_RECORDS FOR THIS TASK_
——————

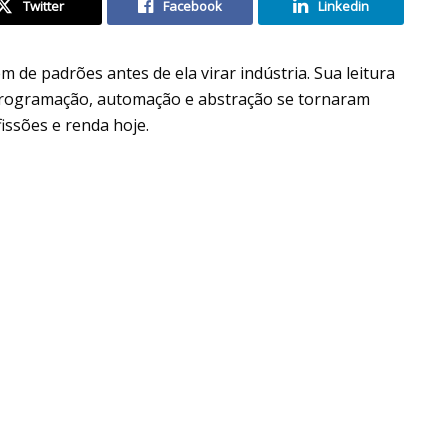
Twitter
Facebook
Linkedin
de padrões antes de ela virar indústria. Sua leitura
programação, automação e abstração se tornaram
issões e renda hoje.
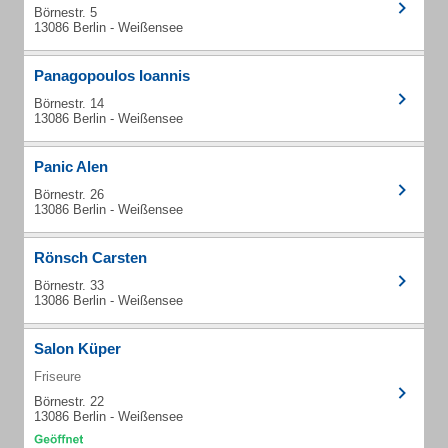
Börnestr. 5
13086 Berlin - Weißensee
Panagopoulos Ioannis
Börnestr. 14
13086 Berlin - Weißensee
Panic Alen
Börnestr. 26
13086 Berlin - Weißensee
Rönsch Carsten
Börnestr. 33
13086 Berlin - Weißensee
Salon Küper
Friseure
Börnestr. 22
13086 Berlin - Weißensee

——————

_TASK OBJECTIVE_
Nothing should be returned except the lines from the one containing "Börnestr. 26" through the last line of the data, each restated word for word.

_RESPONSE_
Börnestr. 26
13086 Berlin - Weißensee
Rönsch Carsten
Börnestr. 33
13086 Berlin - Weißensee
Salon Küper
Friseure
Börnestr. 22
13086 Berlin - Weißensee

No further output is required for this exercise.